W.A.S.P. frontman Blackie Lawless admitted to using backing tracks during the band's live performances, but he insisted they're purely a supplemental tool to give fans the best experience possible.

The "I Wanna Be Somebody" rockers are currently touring the United States in celebration of their 40th anniversary. During a "VIP Experience" Q&A session ahead of the band's Saturday show in Orlando, Fla., Lawless addressed the use of backing tracks.

"To answer your question, yes, we are using backing tracks," Lawless said (via Blabbermouth). "You wanna know why? When we go into a studio — and let me clarify that statement; that's me singing — but when we go in a studio, we do choruses, we double, triple, quadruple the vocals. So my feelings were when I listened to live YouTube [recordings of our shows] and we weren't doing that, it sounded thin. When we started supplementing it, it sounded better."

Lawless said he considers the fan perspective when determining how to supplement W.A.S.P.'s onstage sound. "If I'm a fan and I'm coming to a show, I want that thing to sound as good as it can," he continued. "There are other bands — the Queens of the world — they cannot duplicate 24 vocals at one time.
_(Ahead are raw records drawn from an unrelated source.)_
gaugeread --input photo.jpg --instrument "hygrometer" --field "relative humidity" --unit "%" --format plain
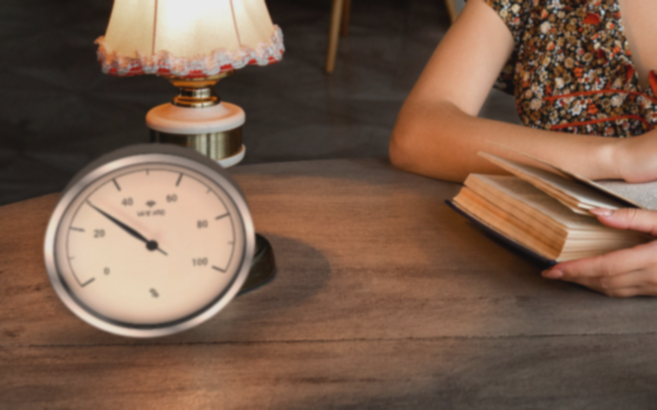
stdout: 30 %
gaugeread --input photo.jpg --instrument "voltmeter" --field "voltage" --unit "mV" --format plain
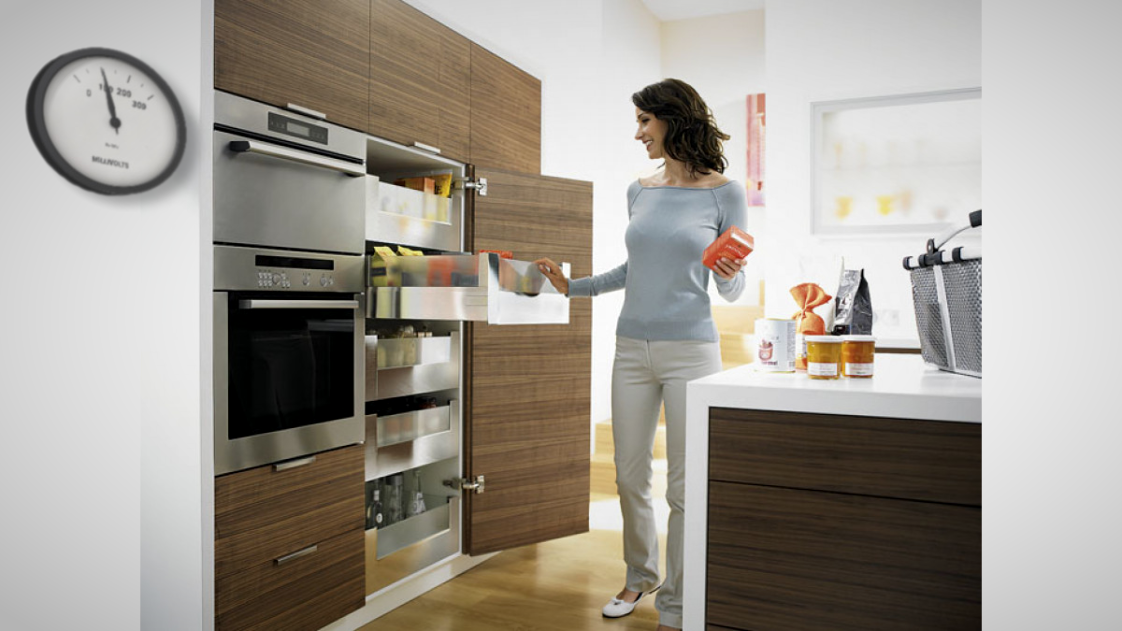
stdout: 100 mV
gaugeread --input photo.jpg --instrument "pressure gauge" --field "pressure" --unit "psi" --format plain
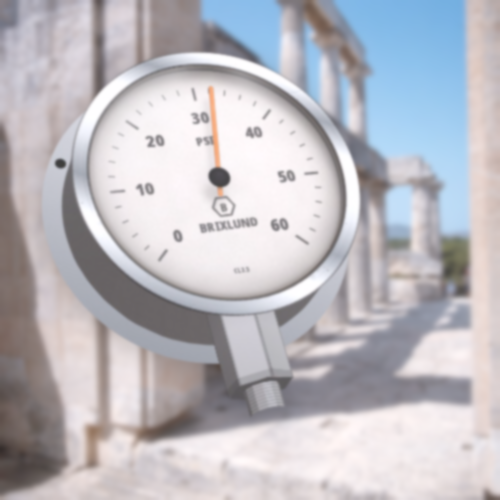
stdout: 32 psi
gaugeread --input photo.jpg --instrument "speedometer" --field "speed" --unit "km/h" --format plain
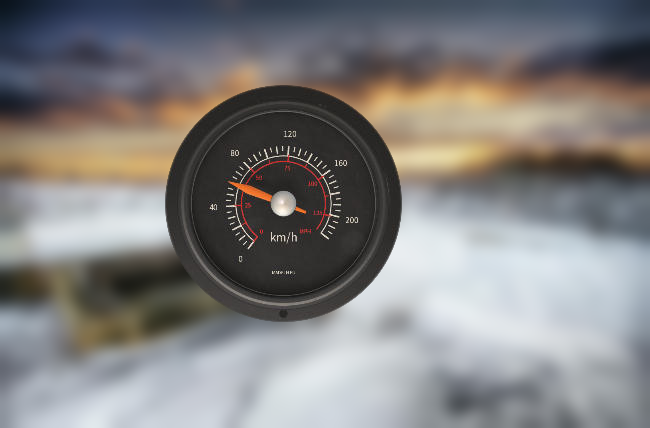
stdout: 60 km/h
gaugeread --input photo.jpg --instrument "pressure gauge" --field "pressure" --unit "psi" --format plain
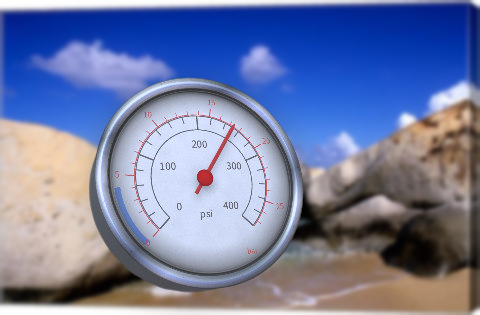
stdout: 250 psi
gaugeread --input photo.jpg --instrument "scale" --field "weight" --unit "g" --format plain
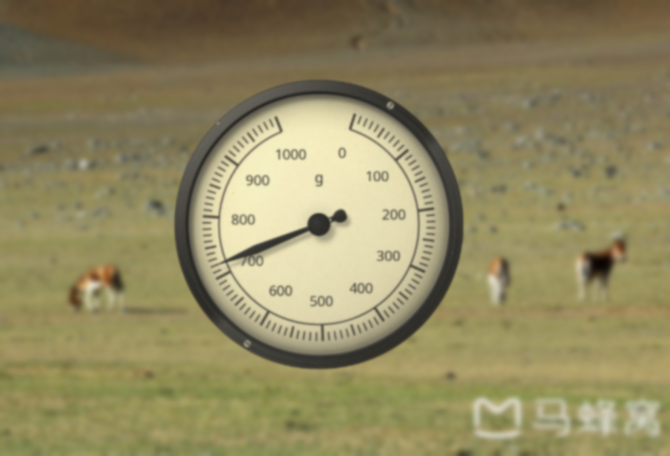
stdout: 720 g
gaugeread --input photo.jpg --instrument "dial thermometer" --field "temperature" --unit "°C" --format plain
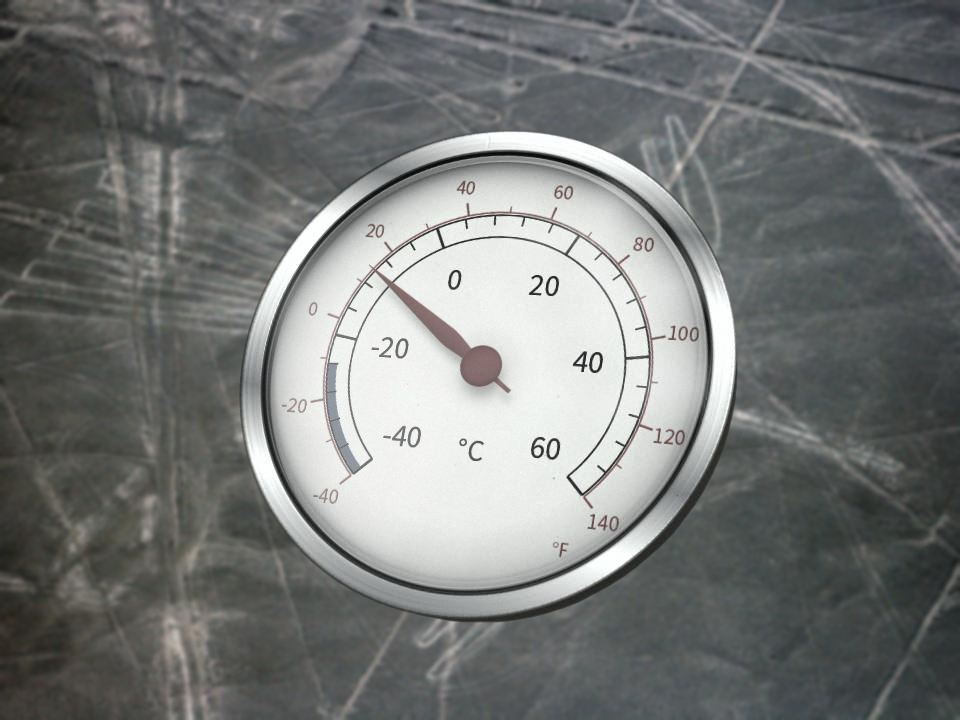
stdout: -10 °C
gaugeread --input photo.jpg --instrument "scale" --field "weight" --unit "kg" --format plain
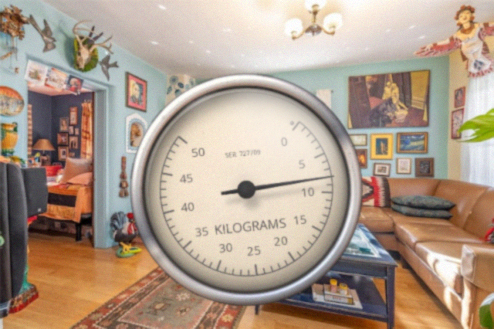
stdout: 8 kg
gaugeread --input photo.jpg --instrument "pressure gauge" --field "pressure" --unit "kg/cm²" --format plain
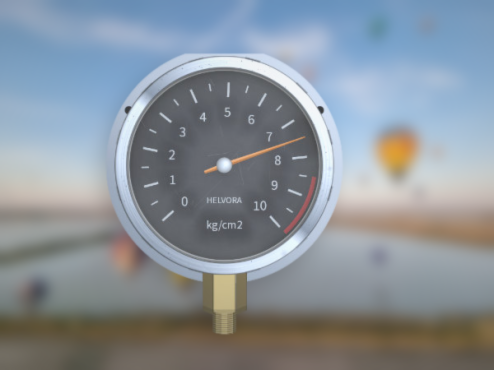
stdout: 7.5 kg/cm²
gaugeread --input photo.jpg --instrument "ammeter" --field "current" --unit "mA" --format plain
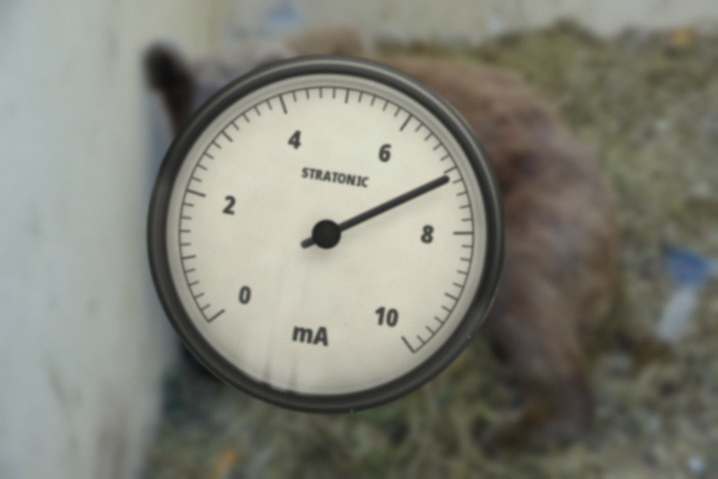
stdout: 7.1 mA
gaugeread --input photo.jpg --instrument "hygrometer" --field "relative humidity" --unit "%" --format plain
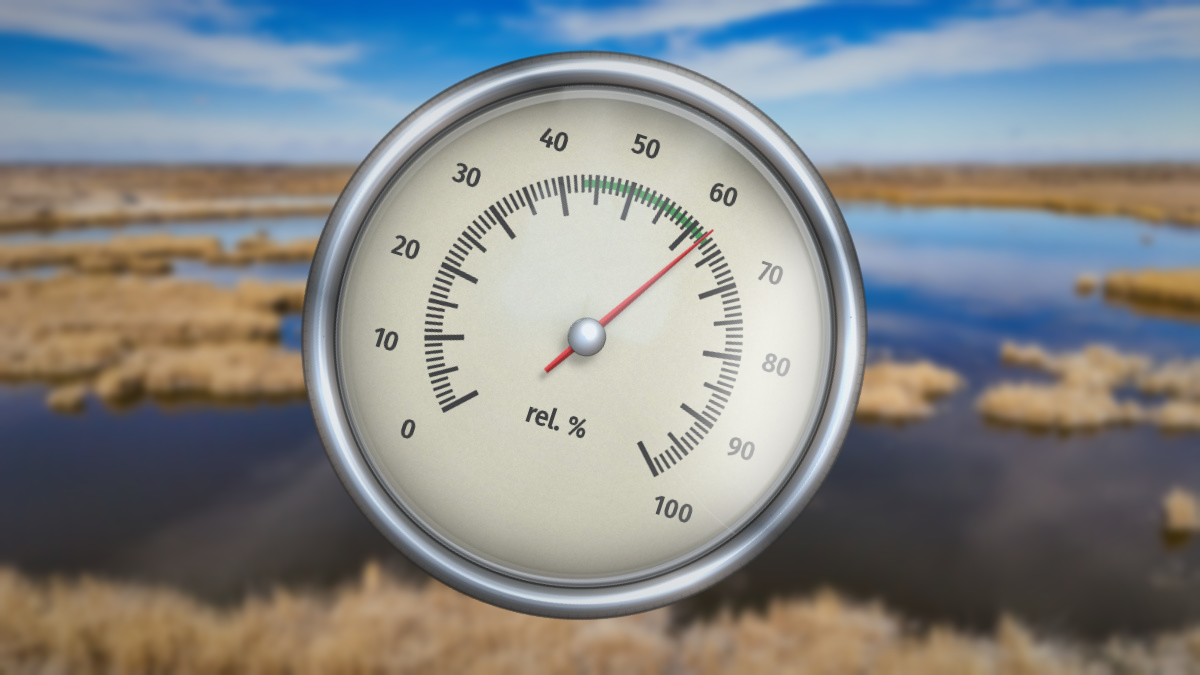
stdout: 62 %
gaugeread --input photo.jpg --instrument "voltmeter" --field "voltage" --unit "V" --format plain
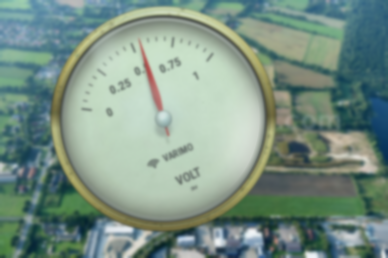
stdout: 0.55 V
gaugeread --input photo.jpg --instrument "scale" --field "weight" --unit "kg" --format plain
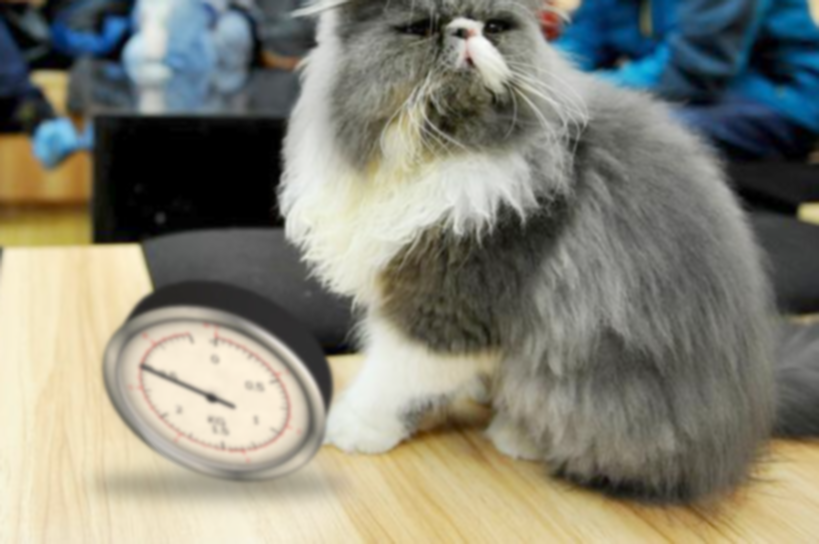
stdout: 2.5 kg
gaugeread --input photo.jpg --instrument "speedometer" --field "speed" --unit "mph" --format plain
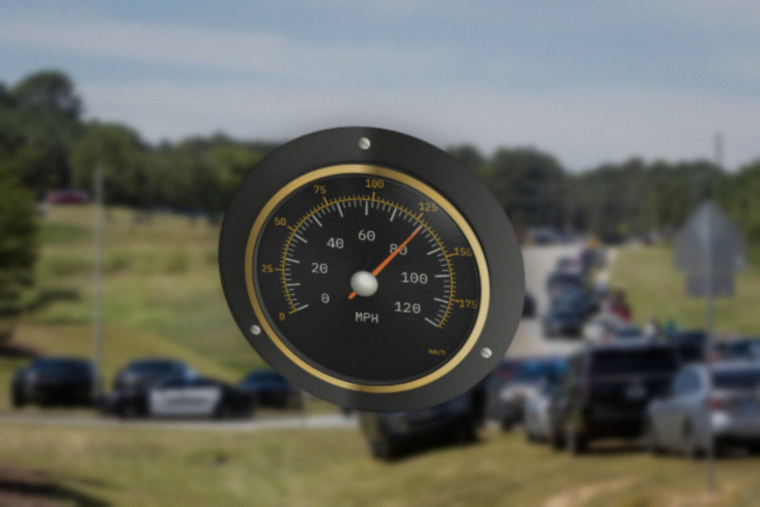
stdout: 80 mph
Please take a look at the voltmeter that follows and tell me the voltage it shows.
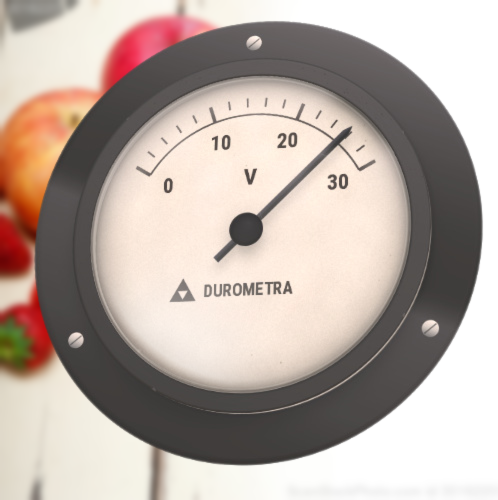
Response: 26 V
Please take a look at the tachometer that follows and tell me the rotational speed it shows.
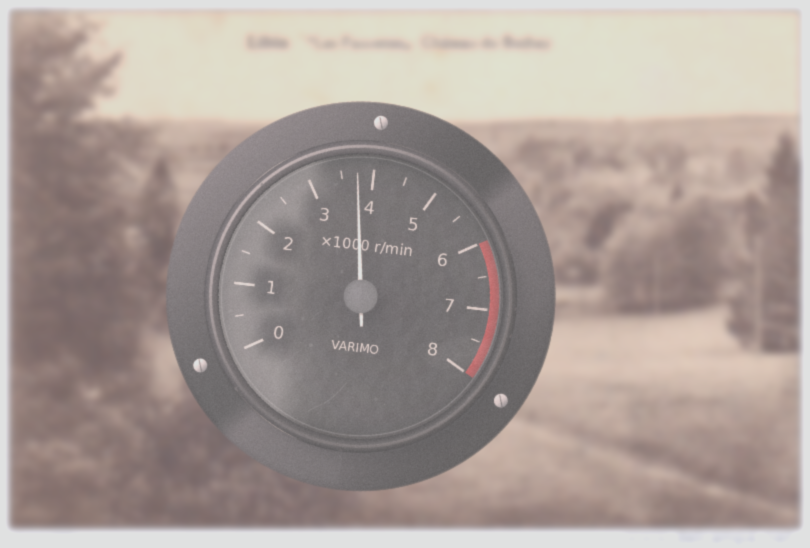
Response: 3750 rpm
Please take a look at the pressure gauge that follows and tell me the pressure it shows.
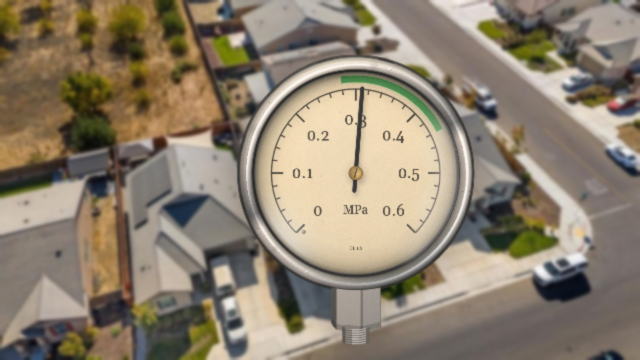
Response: 0.31 MPa
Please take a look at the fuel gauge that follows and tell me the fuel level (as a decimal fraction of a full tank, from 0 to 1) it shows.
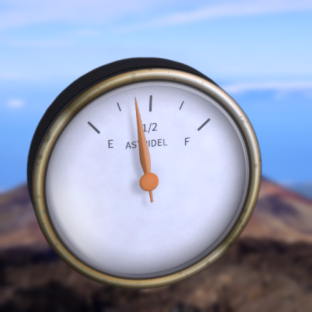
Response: 0.375
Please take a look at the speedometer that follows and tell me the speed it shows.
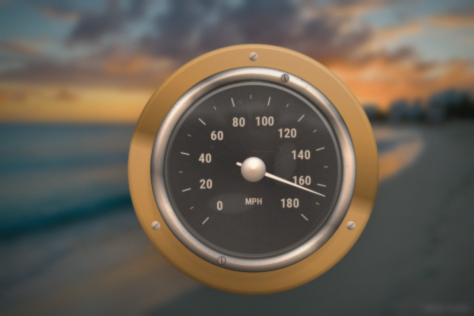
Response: 165 mph
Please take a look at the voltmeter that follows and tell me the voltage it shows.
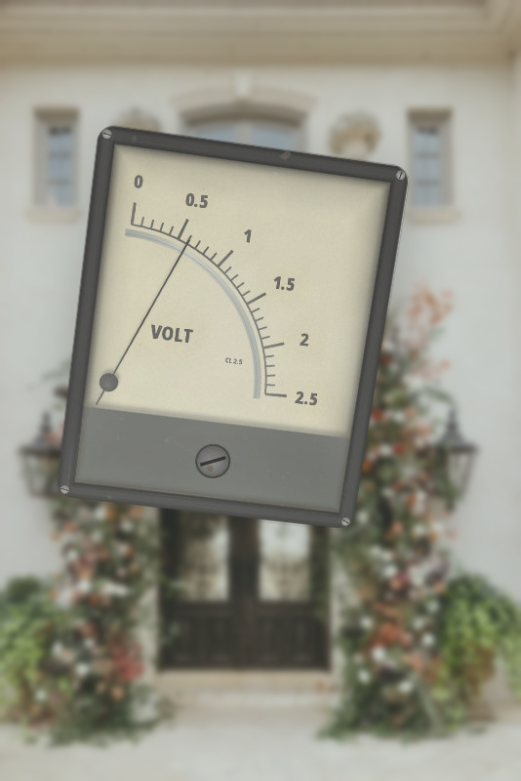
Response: 0.6 V
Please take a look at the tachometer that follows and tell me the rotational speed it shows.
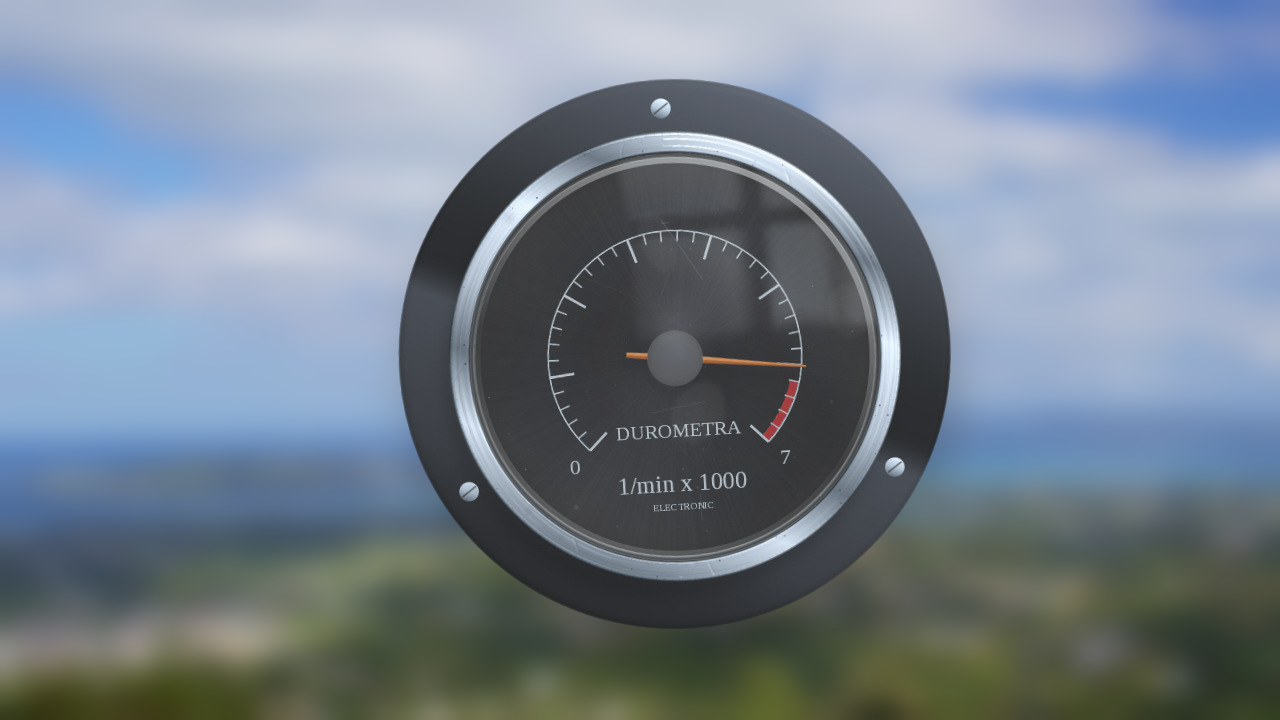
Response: 6000 rpm
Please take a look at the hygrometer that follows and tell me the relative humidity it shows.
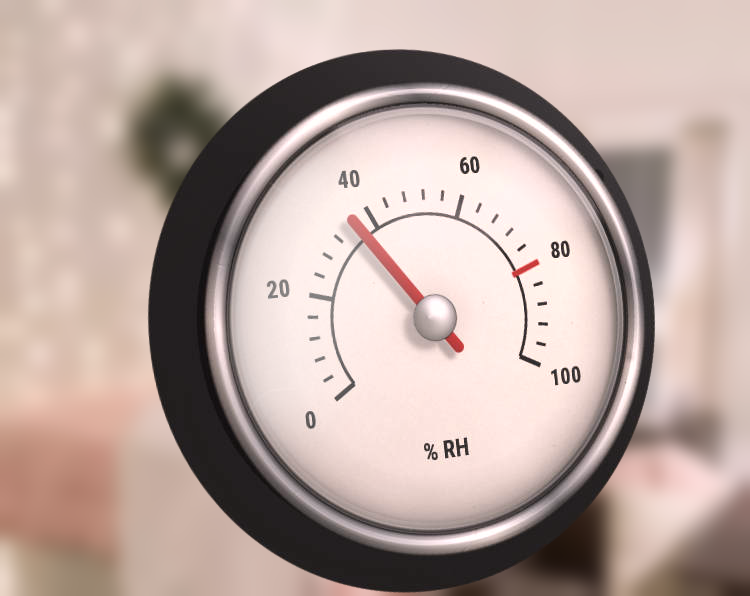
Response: 36 %
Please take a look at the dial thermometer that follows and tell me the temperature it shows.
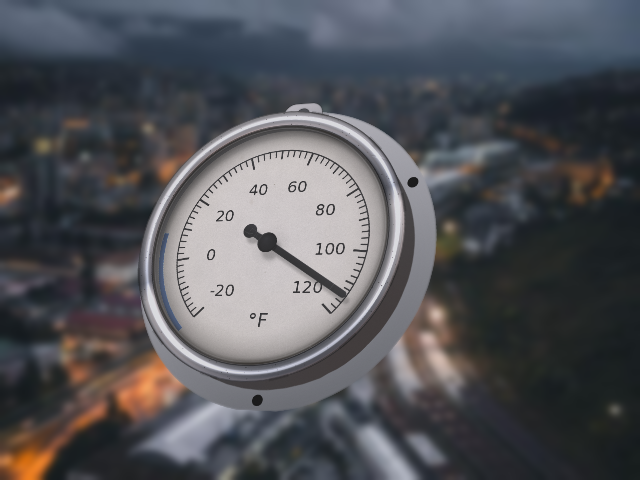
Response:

That's what they do on those records. If you want it to sound like those records, you've gotta have some help."

The singer and guitarist added that it's "not fair" for bands to rely solely on backing tracks while performing live, but they can be hugely helpful to flesh out backing vocals and other instrumentation. He cited W.A.S.P.'s 1992 album The Crimson Idol as an example. While the initial tour in support of the album "sounded alright" without orchestration, the 20th-anniversary tour with additional tracks sounded massive.

"I went in there [into production rehearsals] and I stood in the middle of that room and I heard that orchestration with the live band, and it made the hair stand on the back of neck," Lawless said. "And I [went], 'Good God. I've never heard this like this before.' To me, that was a treat. And I don't give a shit what anybody says; if I'm a fan, that's what I wanna hear.

"So, again, if somebody's trying to bullshit an audience, no, I don't go along with that at all," Lawless concluded. "You're out there to do a job; do your job. But to supplement it? Absolutely not. I'd wanna hear it."

The use of backing tracks has become an increasingly hot-button issue in the rock world recently. In April, Finnish-American rock band Santa Cruz drew the ire of rock fans — chief among them Eddie Trunk — when they were caught using pre-recorded vocal tracks during their show at Hollywood's Whisky a Go Go.

Sebastian Bach has been a longtime vocal opponent of using backing tracks onstage, telling UCR in 2021, "I don't see a lot of bands coming up that are going to replace [the classic rock stars], because too many of them rely on tapes, and that's not gonna last the test of time. There's gonna be a time when those tape bands are gonna have to do it for real, and people are gonna go, 'This is a fucking joke.' And I just know that real musicians hit your heart way more hard than guys miming to a tape."

Wolfgang Van Halen similarly disavowed the practice in a 2021 interview with UCR. "I think it's a copout to use tracks, unless it's like, for a keyboard part that you can't necessarily get," the Mammoth WVH leader said. "But when I hear about certain bands these days, where it's like, you have lead vocals and lead guitars pumping through the tracks, I think that's lame as hell. I think you should just stay home and listen to shit on Spotify if they're going to play to tracks like that."